Tears For Fears definitely got it right…
I head on over the service desk, sign off on the work order for new brake pads, gasp internally at the bill, and thank the service manager. There’s a reason I run my car into Acton Toyota for a general checkup before I travel. This is it.
One of The Omen’s frequent sayings (whether he knows it or not) is: “There is never going to be a good time…”
Okay, it is always an excellent time to go on Mom Duty. It doesn’t matter what else is happening. I love Mom Duty, the time I get with my son live and in person. I started tracking the weather and counting down the “days and the miles” over a week ago.

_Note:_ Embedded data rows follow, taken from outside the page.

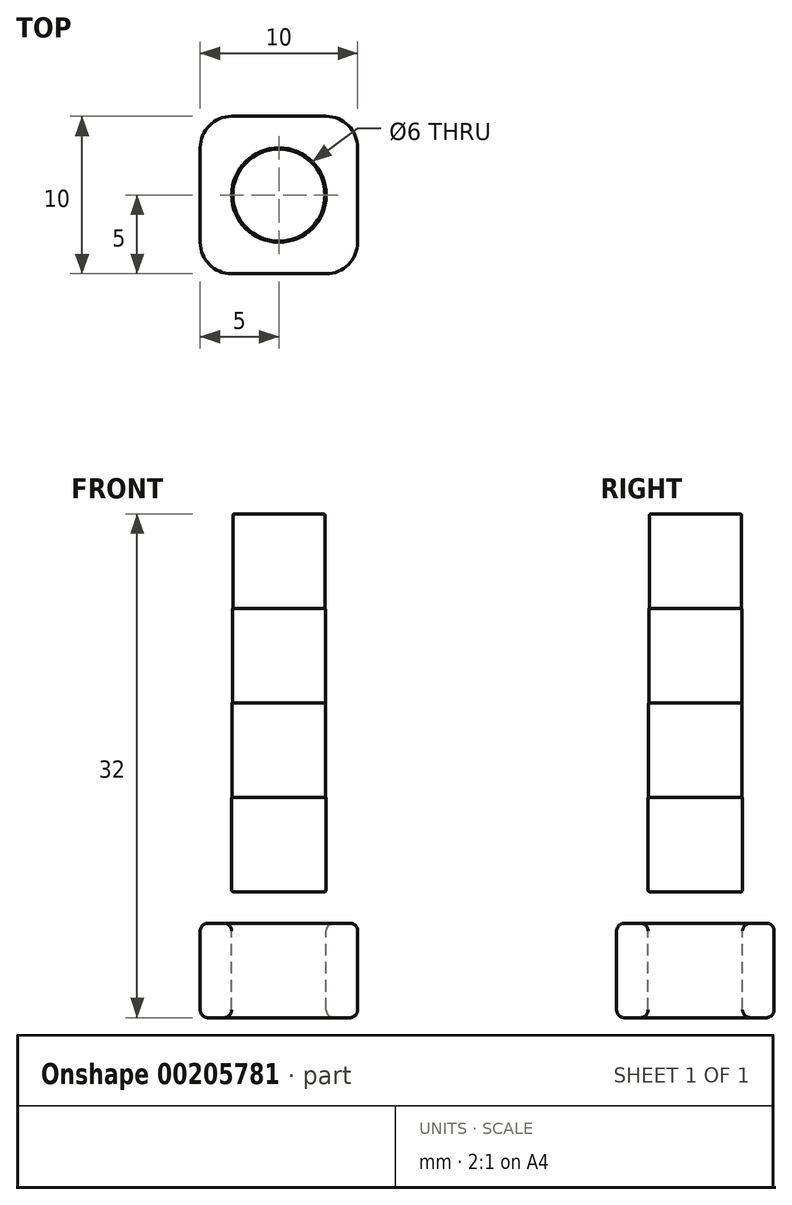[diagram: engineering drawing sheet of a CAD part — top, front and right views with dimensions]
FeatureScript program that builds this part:
annotation { "Feature Type Name" : "Feature", "Feature Type Description" : "" }
export const myFeature = defineFeature(function(context is Context, id is Id, definition is map)
    precondition{}
    {
        {
            var Q0;
            Q0=qCreatedBy(makeId("Top.planeOp"),FACE);
            var sketch = newSketch(context, id + "F0", { "sketchPlane" : qUnion([Q0])});
            skCircle(sketch, "E0", {"center": v(0, 0) * mm, "radius": 3 * mm});
            skLineSegment(sketch, "E1.bottom", {"start": v(5, 5) * mm, "end": v(-5, 5) * mm});
            skLineSegment(sketch, "E1.top", {"start": v(5, -5) * mm, "end": v(-5, -5) * mm});
            skLineSegment(sketch, "E1.left", {"start": v(5, 5) * mm, "end": v(5, -5) * mm});
            skLineSegment(sketch, "E1.right", {"start": v(-5, 5) * mm, "end": v(-5, -5) * mm});
            skPoint(sketch, "E2", {"position": v(0, 3) * mm});
            skSolve(sketch);
        }
        {
            var Q0;
            Q0 = qSketchRegion(id + "F0", true);
            extrude(context, id + "F1", {"entities" : qUnion([Q0]), "oppositeDirection" : true, "depth" : 6 * mm});
        }
        {
            var Q0;
            Q0=makeQuery(id+"F1.opExtrude","CAP_EDGE",EDGE,{"disambiguationData":[OSD([sQuery(id+"F0.wireOp",EDGE,"E0")])],"isStart":false});
            var Q1;
            Q1=makeQuery(id+"F1.opExtrude","CAP_EDGE",EDGE,{"disambiguationData":[OSD([sQuery(id+"F0.wireOp",EDGE,"E0")])],"isStart":true});
            fillet(context, id + "F2", {"entities" : qUnion([Q0, Q1]), "radius" : .5 * mm, "tangentPropagation" : true, "allowEdgeOverflow" : false});
        }
        {
            var Q0;
            Q0=makeQuery(id+"F1.opExtrude","SWEPT_EDGE",EDGE,{"disambiguationData":[OSD([sQuery(id+"F0.wireOp",EDGE,"E1.top"),sQuery(id+"F0.wireOp",EDGE,"E1.right")])]});
            var Q1;
            Q1=makeQuery(id+"F1.opExtrude","SWEPT_EDGE",EDGE,{"disambiguationData":[OSD([sQuery(id+"F0.wireOp",EDGE,"E1.top"),sQuery(id+"F0.wireOp",EDGE,"E1.left")])]});
            var Q2;
            Q2=makeQuery(id+"F1.opExtrude","SWEPT_EDGE",EDGE,{"disambiguationData":[OSD([sQuery(id+"F0.wireOp",EDGE,"E1.bottom"),sQuery(id+"F0.wireOp",EDGE,"E1.right")])]});
            var Q3;
            Q3=makeQuery(id+"F1.opExtrude","SWEPT_EDGE",EDGE,{"disambiguationData":[OSD([sQuery(id+"F0.wireOp",EDGE,"E1.bottom"),sQuery(id+"F0.wireOp",EDGE,"E1.left")])]});
            fillet(context, id + "F3", {"entities" : qUnion([Q0, Q1, Q2, Q3]), "radius" : 2 * mm, "tangentPropagation" : true, "allowEdgeOverflow" : false});
        }
        {
            var Q0;
            {var subQ0=sQuery(id+"F0.wireOp",EDGE,"E1.right");var subQ1=sQuery(id+"F0.wireOp",EDGE,"E1.top");Q0=makeQuery(id+"F3.opFillet","BLEND_EDGE",EDGE,{"blendedFrom":[makeQuery(id+"F1.opExtrude","SWEPT_EDGE",EDGE,{"disambiguationData":[OSD([subQ1,subQ0])]}),makeQuery(id+"F1.opExtrude","CAP_FACE",FACE,{"disambiguationData":[OSD([sQuery(id+"F0.wireOp",EDGE,"E0"),sQuery(id+"F0.wireOp",EDGE,"E1.bottom"),subQ1,sQuery(id+"F0.wireOp",EDGE,"E1.left"),subQ0])],"isStart":false})],"blendedInto":[makeQuery(id+"F1.opExtrude","CAP_FACE",FACE,{"disambiguationData":[OSD([sQuery(id+"F0.wireOp",EDGE,"E0"),sQuery(id+"F0.wireOp",EDGE,"E1.bottom"),subQ1,sQuery(id+"F0.wireOp",EDGE,"E1.left"),subQ0])],"isStart":false})]});}
            var Q1;
            {var subQ0=sQuery(id+"F0.wireOp",EDGE,"E1.right");var subQ1=sQuery(id+"F0.wireOp",EDGE,"E1.top");Q1=makeQuery(id+"F3.opFillet","BLEND_EDGE",EDGE,{"blendedFrom":[makeQuery(id+"F1.opExtrude","SWEPT_EDGE",EDGE,{"disambiguationData":[OSD([subQ1,subQ0])]}),makeQuery(id+"F1.opExtrude","CAP_FACE",FACE,{"disambiguationData":[OSD([sQuery(id+"F0.wireOp",EDGE,"E0"),sQuery(id+"F0.wireOp",EDGE,"E1.bottom"),subQ1,sQuery(id+"F0.wireOp",EDGE,"E1.left"),subQ0])],"isStart":true})],"blendedInto":[makeQuery(id+"F1.opExtrude","CAP_FACE",FACE,{"disambiguationData":[OSD([sQuery(id+"F0.wireOp",EDGE,"E0"),sQuery(id+"F0.wireOp",EDGE,"E1.bottom"),subQ1,sQuery(id+"F0.wireOp",EDGE,"E1.left"),subQ0])],"isStart":true})]});}
            fillet(context, id + "F4", {"entities" : qUnion([Q0, Q1]), "radius" : .5 * mm, "tangentPropagation" : true, "allowEdgeOverflow" : false});
        }
        {
            var Q0;
            Q0=qCreatedBy(makeId("Front.planeOp"),FACE);
            var sketch = newSketch(context, id + "F5", { "sketchPlane" : qUnion([Q0])});
            skLineSegment(sketch, "E3", {"start": v(0, 0) * mm, "end": v(0, 26) * mm, "construction": true});
            skLineSegment(sketch, "E4", {"start": v(0, 26) * mm, "end": v(-2.93, 26) * mm});
            skLineSegment(sketch, "E5", {"start": v(-2.93, 26) * mm, "end": v(-2.93, 20) * mm});
            skLineSegment(sketch, "E6", {"start": v(-2.95, 20) * mm, "end": v(-2.93, 20) * mm});
            skLineSegment(sketch, "E7", {"start": v(-2.95, 20) * mm, "end": v(-2.95, 14) * mm});
            skLineSegment(sketch, "E8", {"start": v(-2.98, 14) * mm, "end": v(-2.95, 14) * mm});
            skLineSegment(sketch, "E9", {"start": v(-2.98, 14) * mm, "end": v(-2.98, 8) * mm});
            skLineSegment(sketch, "E10", {"start": v(-3, 8) * mm, "end": v(-2.98, 8) * mm});
            skLineSegment(sketch, "E11", {"start": v(-3, 8) * mm, "end": v(-3, 2) * mm});
            skLineSegment(sketch, "E12", {"start": v(-3, 2) * mm, "end": v(0, 2) * mm});
            skLineSegment(sketch, "E13", {"start": v(-3, 2) * mm, "end": v(-3, 0) * mm, "construction": true});
            skLineSegment(sketch, "E14", {"start": v(0, 26) * mm, "end": v(0, 2) * mm});
            skSolve(sketch);
        }
        {
            var Q0;
            Q0=makeQuery(id+"F5.imprint","IMPRINT",FACE,{"disambiguationData":[TD([[makeQuery(id+"F5.imprint","IMPRINT",EDGE,{"derivedFrom":sQuery(id+"F5.wireOp",EDGE,"E4")}),1.0]])]});
            var Q1;
            Q1=sQuery(id+"F5.wireOp",EDGE,"E14");
            revolve(context, id + "F6", {"entities" : qUnion([Q0]), "axis" : qUnion([Q1]), "revolveType" : RevolveType.FULL});
        }
        {
            var Q0;
            Q0=makeQuery(id+"F6.opRevolve","SWEPT_EDGE",EDGE,{"disambiguationData":[OSD([sQuery(id+"F5.wireOp",EDGE,"E6"),sQuery(id+"F5.wireOp",EDGE,"E7")])]});
            var Q1;
            Q1=makeQuery(id+"F6.opRevolve","SWEPT_EDGE",EDGE,{"disambiguationData":[OSD([sQuery(id+"F5.wireOp",EDGE,"E8"),sQuery(id+"F5.wireOp",EDGE,"E9")])]});
            var Q2;
            Q2=makeQuery(id+"F6.opRevolve","SWEPT_EDGE",EDGE,{"disambiguationData":[OSD([sQuery(id+"F5.wireOp",EDGE,"E10"),sQuery(id+"F5.wireOp",EDGE,"E11")])]});
            var Q3;
            Q3=makeQuery(id+"F6.opRevolve","SWEPT_EDGE",EDGE,{"disambiguationData":[OSD([sQuery(id+"F5.wireOp",EDGE,"E4"),sQuery(id+"F5.wireOp",EDGE,"E5")])]});
            var Q4;
            Q4=makeQuery(id+"F6.opRevolve","SWEPT_EDGE",EDGE,{"disambiguationData":[OSD([sQuery(id+"F5.wireOp",EDGE,"E11"),sQuery(id+"F5.wireOp",EDGE,"E12")])]});
            fillet(context, id + "F7", {"entities" : qUnion([Q0, Q1, Q2, Q3, Q4]), "radius" : .1 * mm, "tangentPropagation" : true, "allowEdgeOverflow" : false});
        }
    });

This month’s trip is a multitasker. TheEx and I are signing off on kiddo’s guardianship paperwork and special needs trust next week. This needs to be done by the time kiddo turns 18, in just over a month.
The guardianship paperwork establishes that Leading Man #1 is disabled.
Disabled. I hate that word. It simply does not describe the child I have (helped) raise. Disabled is a label. Disabled is how my son presents in comparison to his peers in on educational and psychological evaluations. Disabled is how my son communicates and functions.
Disabled is not who my son is.
Intellectually, I know my son is disabled. LM#1’s Autism is the disabling kind. Sometimes I can’t see it because that disability is my normal. I don’t think, I just do. Since Leading Man #1 entered high school 4 years ago, TheEx and I have worked through special needs attorneys and advocates (the superlative Karen Edler and Michelle Krone at Price Meese, Schulman & D’Arminio, PC), family law attorneys, the local school system, neurologists, the county special needs team, psychiatrists (welcome to the wonderful world of Autism co-morbididites!) and kiddo’s school (the equally superlative ECLC of NJ) to get kiddo what he needs to thrive. We’ve fought, and talked, threatened, and pushed.
I’ve been so busy advocating for my son, I didn’t stop to think about how I felt about signing the guardianship paperwork. As documentation of my son’s disability, it’s grim stuff. Parents do not see their children the way the law or a child study team does. We see our kids. We do not see scores and percentiles. We see love.
I came close last year, when we signed off on 1 of 2 special needs trusts that need to be established for Leading Man #1. That same day TheEx and I marched into a verbal showdown with Leading Man #1’s psychiatrist and enrolled him in a county special needs program before I took kiddo to my folks’ place to celebrate his 17th birthday. There wasn’t time to think. I just did.
You would think that all of those hours on the road between Boston and Bergen County would have given me time to process this. It didn’t. The drive through, mostly, Connecticut, is my transition from New England Workaholic to New Jersey Mom and back. Time with my son is hard to get. I slowly mentally leave work behind as I travel southwest and the traffic gets denser. On the way back up to Boston I reconcile myself to leaving my son 210 miles away.
In truth, I wouldn’t even be thinking about any of this if I hadn’t just, thanks to the sheer unpredictability of New England winters, been forced off the road for a full two months. I swore I would actually get to know Littleton this year (we’ve only lived here for 9 years now), but still, time is not my Mombrain’s friend.
I also have it easy. I don’t give myself excuses from full-time parenting because I live out-of-state, but given that we haven’t found a portal between Boston and Bergen County, and I’ve yet to encounter The Doctor and/or a blue police box, I miss quite a bit. I can’t be there for the day-to-day. TheEx is the front line warrior. I’m the administrator, advocate, and “don’t make me bring his Mom down from Boston” IEP meeting secret weapon.
That doesn’t make that paperwork any easier.
I wouldn’t have any other kid than the one I have. Leading Man #1 truly is perfect just as he is. I just wish that the legalese wasn’t so stark. It should really say something like this:
“Yes, J. has impairments and will need government services and his parents for the rest of his life. No, he may never get to college. J. is still a vibrant, creative, hardworking individual and a vital part of our community.”